__TEXT PROVIDED__
● ● ● ● ● ● ●

EDF: The French utility says it “will announce a hydrogen pledge in the near future”.
EDP: See above.
8 Rivers: The US-based sustainable energy technology company and investor is commercialising a novel “ultra-low-carbon” hydrogen process called 8RH2, which uses natural gas combined with “cryogenic CO2 capture” that it says can capture 100% of carbon emissions.
Enel: The Italian utility pledges to produce 2GW of green hydrogen by 2030.
Engie: The French utility is targeting the production of 4GW of renewable H2 by 2030.
Equinor: The Norwegian oil giant plans to supply 10% of the European clean hydrogen market by 2035 through green and blue H2.
ERM: The London-headquartered multinational sustainability consultancy intends to produce 45,000 tonnes of green hydrogen by 2030 and 360,000 tonnes by 2035.

● ● ● ● ● ● ●

(Collected data entries)

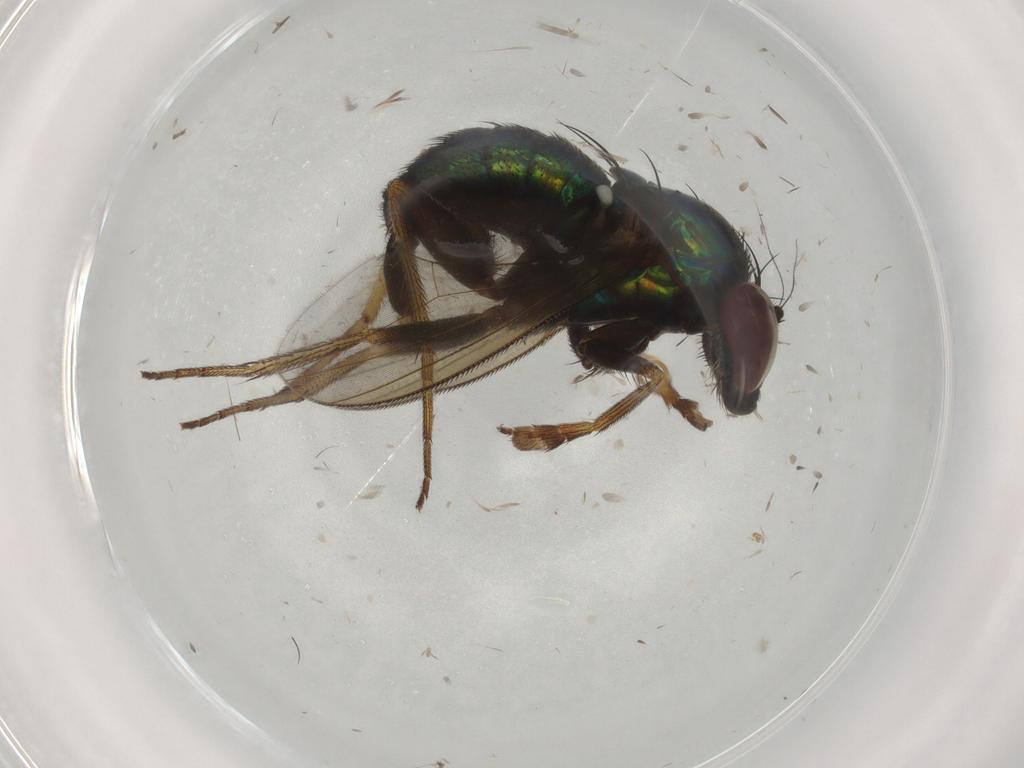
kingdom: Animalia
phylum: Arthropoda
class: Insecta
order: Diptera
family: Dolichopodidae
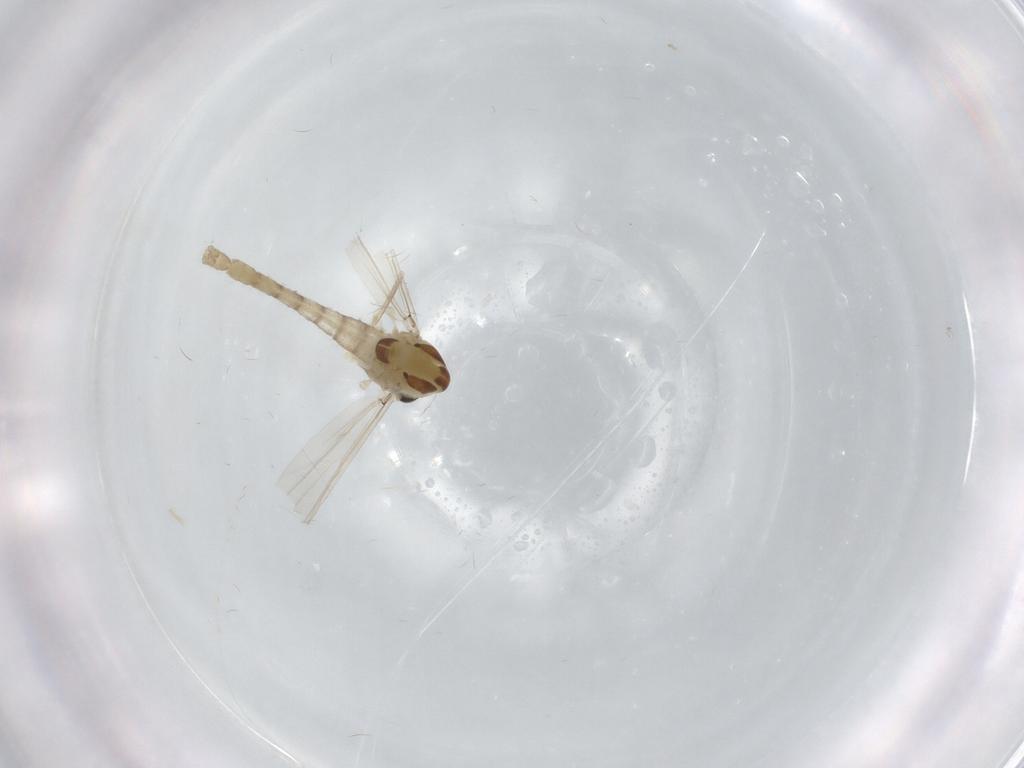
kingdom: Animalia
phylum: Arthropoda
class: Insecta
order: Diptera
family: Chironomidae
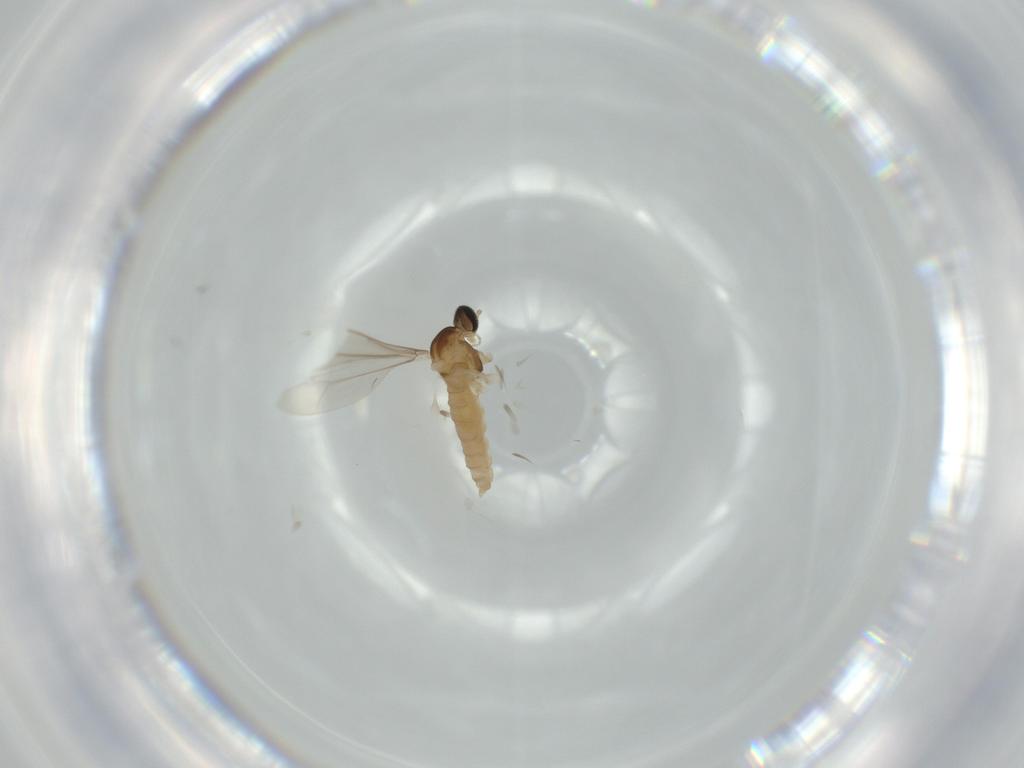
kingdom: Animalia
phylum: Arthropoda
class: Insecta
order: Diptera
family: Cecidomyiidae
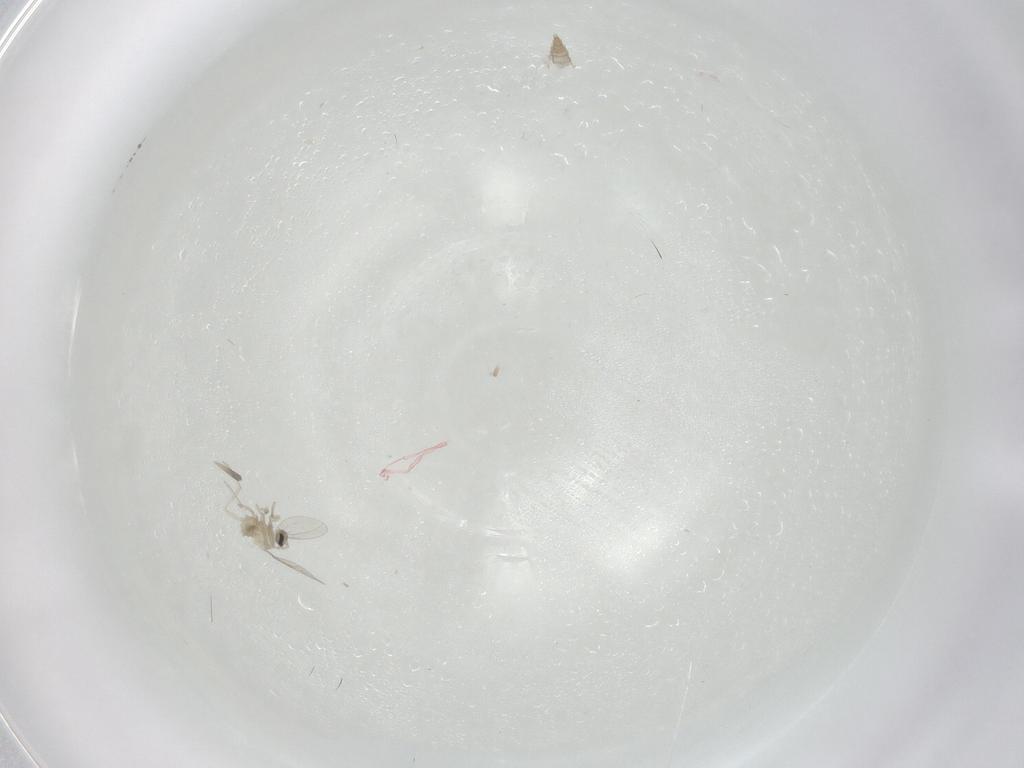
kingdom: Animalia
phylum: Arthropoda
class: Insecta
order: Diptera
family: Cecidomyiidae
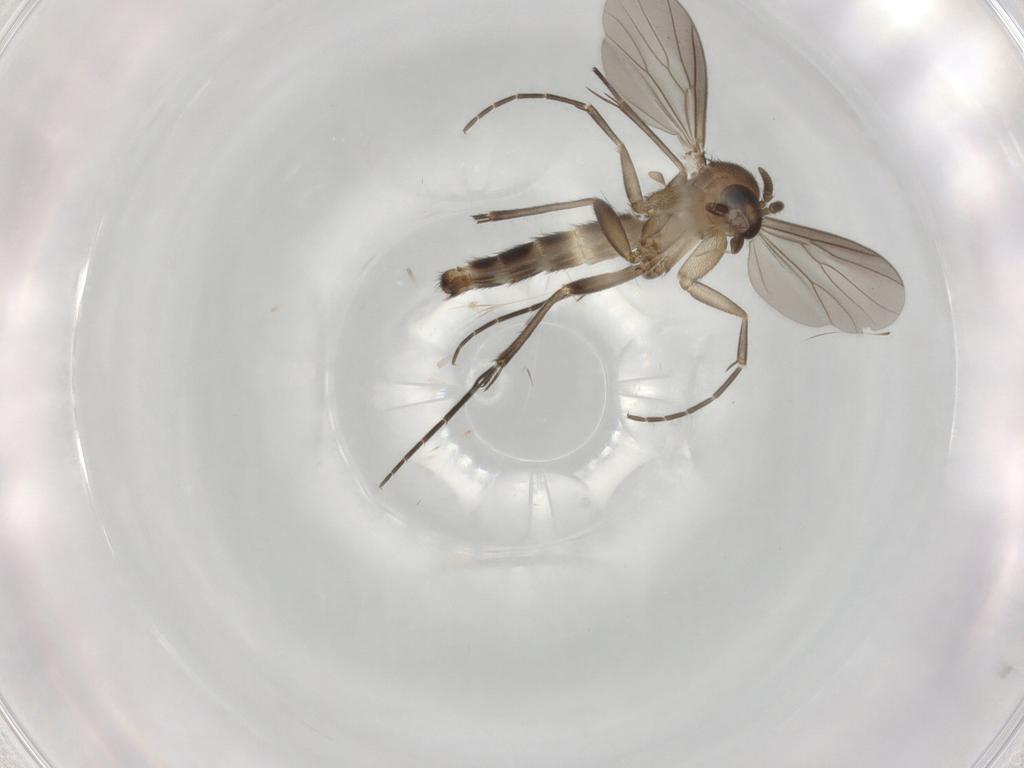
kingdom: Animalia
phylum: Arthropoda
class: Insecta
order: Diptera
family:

● ● ● ● ● ● ●

__CHALLENGES__
1) In the hydrogen pledges list, give the passage from "EDF: The French" up to and including "and blue H2." again, swapping "French utility" for "French energy company".
2) Give the classification records from the line with "family: Chironomidae" through the last line of those records as a Markdown table with the columns "Row" and "Line", numbering each row and leaving out blank lines. Keep the pictures out of the table.

__TASK-BY-TASK SOLUTIONS__
1)
EDF: The French energy company says it “will announce a hydrogen pledge in the near future”.
EDP: See above.
8 Rivers: The US-based sustainable energy technology company and investor is commercialising a novel “ultra-low-carbon” hydrogen process called 8RH2, which uses natural gas combined with “cryogenic CO2 capture” that it says can capture 100% of carbon emissions.
Enel: The Italian utility pledges to produce 2GW of green hydrogen by 2030.
Engie: The French energy company is targeting the production of 4GW of renewable H2 by 2030.
Equinor: The Norwegian oil giant plans to supply 10% of the European clean hydrogen market by 2035 through green and blue H2.

2)
| Row | Line |
|---|---|
| 1 | family: Chironomidae |
| 2 | kingdom: Animalia |
| 3 | phylum: Arthropoda |
| 4 | class: Insecta |
| 5 | order: Diptera |
| 6 | family: Cecidomyiidae |
| 7 | kingdom: Animalia |
| 8 | phylum: Arthropoda |
| 9 | class: Insecta |
| 10 | order: Diptera |
| 11 | family: Cecidomyiidae |
| 12 | kingdom: Animalia |
| 13 | phylum: Arthropoda |
| 14 | class: Insecta |
| 15 | order: Diptera |
| 16 | family: |